• [Job]
Looking at the data below, count the lines that contain the string "name". Write only the total.

• [Extracted material]
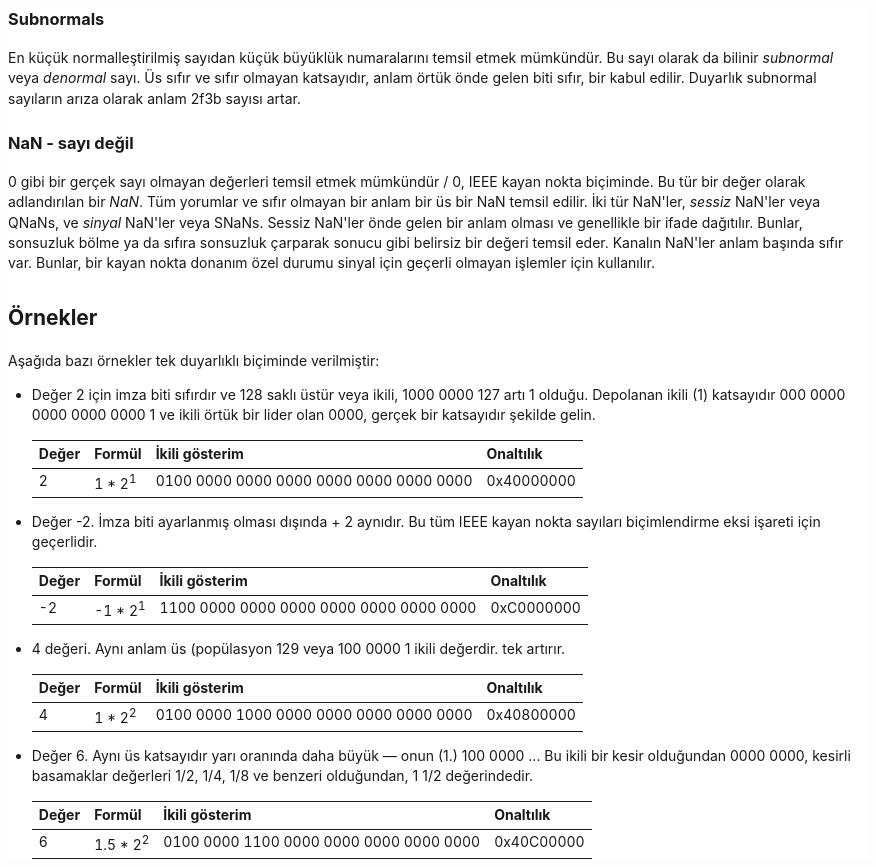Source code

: ### <a name="subnormals"></a>Subnormals

En küçük normalleştirilmiş sayıdan küçük büyüklük numaralarını temsil etmek mümkündür. Bu sayı olarak da bilinir *subnormal* veya *denormal* sayı. Üs sıfır ve sıfır olmayan katsayıdır, anlam örtük önde gelen biti sıfır, bir kabul edilir. Duyarlık subnormal sayıların arıza olarak anlam 2f3b sayısı artar.

### <a name="nan---not-a-number"></a>NaN - sayı değil

0 gibi bir gerçek sayı olmayan değerleri temsil etmek mümkündür / 0, IEEE kayan nokta biçiminde. Bu tür bir değer olarak adlandırılan bir *NaN*. Tüm yorumlar ve sıfır olmayan bir anlam bir üs bir NaN temsil edilir. İki tür NaN'ler, *sessiz* NaN'ler veya QNaNs, ve *sinyal* NaN'ler veya SNaNs. Sessiz NaN'ler önde gelen bir anlam olması ve genellikle bir ifade dağıtılır. Bunlar, sonsuzluk bölme ya da sıfıra sonsuzluk çarparak sonucu gibi belirsiz bir değeri temsil eder. Kanalın NaN'ler anlam başında sıfır var. Bunlar, bir kayan nokta donanım özel durumu sinyal için geçerli olmayan işlemler için kullanılır.

## <a name="examples"></a>Örnekler

Aşağıda bazı örnekler tek duyarlıklı biçiminde verilmiştir:

- Değer 2 için imza biti sıfırdır ve 128 saklı üstür veya ikili, 1000 0000 127 artı 1 olduğu. Depolanan ikili (1) katsayıdır 000 0000 0000 0000 0000 1 ve ikili örtük bir lider olan 0000, gerçek bir katsayıdır şekilde gelin.

   |Değer|Formül|İkili gösterim|Onaltılık|
   |-|-|-|-|
   |2|1 * 2<sup>1</sup>|0100 0000 0000 0000 0000 0000 0000 0000|0x40000000|

- Değer -2. İmza biti ayarlanmış olması dışında + 2 aynıdır. Bu tüm IEEE kayan nokta sayıları biçimlendirme eksi işareti için geçerlidir.

   |Değer|Formül|İkili gösterim|Onaltılık|
   |-|-|-|-|
   |-2|-1 * 2<sup>1</sup>|1100 0000 0000 0000 0000 0000 0000 0000|0xC0000000|

- 4 değeri. Aynı anlam üs (popülasyon 129 veya 100 0000 1 ikili değerdir. tek artırır.

   |Değer|Formül|İkili gösterim|Onaltılık|
   |-|-|-|-|
   |4|1 * 2<sup>2</sup>|0100 0000 1000 0000 0000 0000 0000 0000|0x40800000|

- Değer 6. Aynı üs katsayıdır yarı oranında daha büyük — onun (1.) 100 0000 ... Bu ikili bir kesir olduğundan 0000 0000, kesirli basamaklar değerleri 1/2, 1/4, 1/8 ve benzeri olduğundan, 1 1/2 değerindedir.

   |Değer|Formül|İkili gösterim|Onaltılık|
   |-|-|-|-|
   |6|1.5 * 2<sup>2</sup>|0100 0000 1100 0000 0000 0000 0000 0000|0x40C00000|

• [Exercise answer]
3